¡Firmes, nacionalistas!

La mayoría de la población electoral de Honduras ha puesto su esperanza y el destino de la administración pública en el Partido Nacional, un instituto político que conmemoró su 114 aniversario el pasado 27 de febrero. Fundado por Manuel Bonilla en 1902, hoy por hoy es el partido con más seguidores en el país, el más organizado y el que representa la garantía de que en Honduras continuará prevaleciendo el sistema de gobierno democrático que hemos elegido para convivir en libertad, paz y tranquilidad.

La historia política moderna nos indica que el Partido Nacional ganó dos veces consecutivas en los años ochenta.

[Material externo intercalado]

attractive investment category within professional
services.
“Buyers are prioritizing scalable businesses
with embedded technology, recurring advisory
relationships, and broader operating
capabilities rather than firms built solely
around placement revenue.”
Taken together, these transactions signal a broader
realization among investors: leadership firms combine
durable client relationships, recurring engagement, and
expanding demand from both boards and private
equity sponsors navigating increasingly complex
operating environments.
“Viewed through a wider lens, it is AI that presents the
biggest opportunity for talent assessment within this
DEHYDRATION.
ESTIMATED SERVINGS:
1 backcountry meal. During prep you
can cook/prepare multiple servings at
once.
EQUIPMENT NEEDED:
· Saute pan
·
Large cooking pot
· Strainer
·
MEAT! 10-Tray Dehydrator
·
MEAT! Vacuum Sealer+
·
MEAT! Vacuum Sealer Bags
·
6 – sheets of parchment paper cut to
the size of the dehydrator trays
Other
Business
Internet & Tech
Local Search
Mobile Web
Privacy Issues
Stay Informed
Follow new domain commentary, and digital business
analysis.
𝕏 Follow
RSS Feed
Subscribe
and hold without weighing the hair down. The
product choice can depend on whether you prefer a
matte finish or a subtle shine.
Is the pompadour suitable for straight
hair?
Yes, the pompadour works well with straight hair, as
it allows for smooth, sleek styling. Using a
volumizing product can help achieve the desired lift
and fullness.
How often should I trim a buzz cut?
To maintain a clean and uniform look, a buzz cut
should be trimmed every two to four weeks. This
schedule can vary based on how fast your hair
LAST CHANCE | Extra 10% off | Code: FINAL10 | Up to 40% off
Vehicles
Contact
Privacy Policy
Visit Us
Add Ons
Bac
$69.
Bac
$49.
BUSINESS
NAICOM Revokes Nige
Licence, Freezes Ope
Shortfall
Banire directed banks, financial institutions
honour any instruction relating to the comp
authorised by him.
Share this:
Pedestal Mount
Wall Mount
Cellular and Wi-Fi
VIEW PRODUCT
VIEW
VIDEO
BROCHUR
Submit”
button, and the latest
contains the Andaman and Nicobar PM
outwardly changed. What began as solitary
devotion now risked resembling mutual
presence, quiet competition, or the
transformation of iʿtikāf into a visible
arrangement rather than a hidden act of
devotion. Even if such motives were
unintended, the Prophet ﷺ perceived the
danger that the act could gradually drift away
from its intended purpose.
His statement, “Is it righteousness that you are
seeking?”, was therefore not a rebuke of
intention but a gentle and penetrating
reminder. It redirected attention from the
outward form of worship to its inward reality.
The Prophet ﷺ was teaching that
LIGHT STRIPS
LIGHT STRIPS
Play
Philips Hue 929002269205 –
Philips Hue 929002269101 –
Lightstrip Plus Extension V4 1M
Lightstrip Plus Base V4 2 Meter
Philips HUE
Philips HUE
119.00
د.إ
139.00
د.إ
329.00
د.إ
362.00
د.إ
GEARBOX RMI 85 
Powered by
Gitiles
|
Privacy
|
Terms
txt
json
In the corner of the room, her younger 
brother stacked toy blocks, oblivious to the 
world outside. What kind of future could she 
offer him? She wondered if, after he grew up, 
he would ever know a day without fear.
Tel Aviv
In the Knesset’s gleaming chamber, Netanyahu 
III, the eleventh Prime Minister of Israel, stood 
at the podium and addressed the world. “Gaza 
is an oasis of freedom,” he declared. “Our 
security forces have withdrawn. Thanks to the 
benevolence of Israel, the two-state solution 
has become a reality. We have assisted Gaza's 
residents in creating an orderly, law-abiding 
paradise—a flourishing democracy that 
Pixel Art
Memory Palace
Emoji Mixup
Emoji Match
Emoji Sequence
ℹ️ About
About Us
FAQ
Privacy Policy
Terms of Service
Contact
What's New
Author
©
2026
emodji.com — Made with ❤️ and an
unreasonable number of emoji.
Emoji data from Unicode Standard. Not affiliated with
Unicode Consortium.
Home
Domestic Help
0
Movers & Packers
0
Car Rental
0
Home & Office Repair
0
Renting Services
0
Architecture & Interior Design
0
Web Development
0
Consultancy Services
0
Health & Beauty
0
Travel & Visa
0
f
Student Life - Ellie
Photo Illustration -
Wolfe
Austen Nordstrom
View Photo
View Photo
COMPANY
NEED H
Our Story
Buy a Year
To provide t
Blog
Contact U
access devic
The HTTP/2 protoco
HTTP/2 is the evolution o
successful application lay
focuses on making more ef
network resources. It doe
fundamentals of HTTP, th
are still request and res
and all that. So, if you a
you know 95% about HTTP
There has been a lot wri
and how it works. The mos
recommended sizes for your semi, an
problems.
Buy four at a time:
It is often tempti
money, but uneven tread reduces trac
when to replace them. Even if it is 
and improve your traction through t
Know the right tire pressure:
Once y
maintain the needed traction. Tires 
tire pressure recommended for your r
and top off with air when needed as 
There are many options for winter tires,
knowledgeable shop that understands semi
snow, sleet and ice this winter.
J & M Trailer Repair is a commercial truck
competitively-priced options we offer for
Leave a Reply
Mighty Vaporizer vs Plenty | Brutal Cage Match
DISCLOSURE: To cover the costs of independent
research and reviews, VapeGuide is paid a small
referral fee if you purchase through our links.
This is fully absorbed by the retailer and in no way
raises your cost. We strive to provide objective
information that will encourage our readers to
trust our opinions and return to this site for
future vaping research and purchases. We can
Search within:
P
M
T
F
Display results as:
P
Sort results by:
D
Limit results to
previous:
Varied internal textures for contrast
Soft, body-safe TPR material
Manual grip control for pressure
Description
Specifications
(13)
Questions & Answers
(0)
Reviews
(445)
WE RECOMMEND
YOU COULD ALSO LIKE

Gracias al carisma de Rafael Leonardo Callejas, que levantó al partido de la estrella solitaria en las elecciones de 1985 y contundentemente fue el candidato más votado, en 1989 el triunfo fue arrollador para el nacionalismo con 917,168 votos. En los noventas, pese a que el PN presentó dos candidatos con mucha simpatía y por primera vez a una mujer como candidata a la presidencia de la república como Oswaldo Ramos Soto y Nora de Melgar, el Partido Nacional no ganó; sin embargo, mantuvo un voto duro que le permitió entrar al siglo XXI como un instituto político unido, organizado y disciplinado para ganar con Ricardo Maduro en 2001.

Desde esa fecha, el nacionalismo se consolidó como el instituto político con el voto duro más fuerte en nuestro país. La mayoría de la población electoral, los que migraron de otros partidos, los jóvenes, ven al Partido Nacional como guardián de la democracia, prueba de ello son los dos triunfos consecutivos con Pepe Lobo (1,213,695) en 2009 y Juan Orlando Hernández (1,149,302) en 2013.

Por ser un promotor de la justicia social con libertad y democracia, los más de un millón de cachurecos lo respaldan para obtener su tercera victoria en 2017.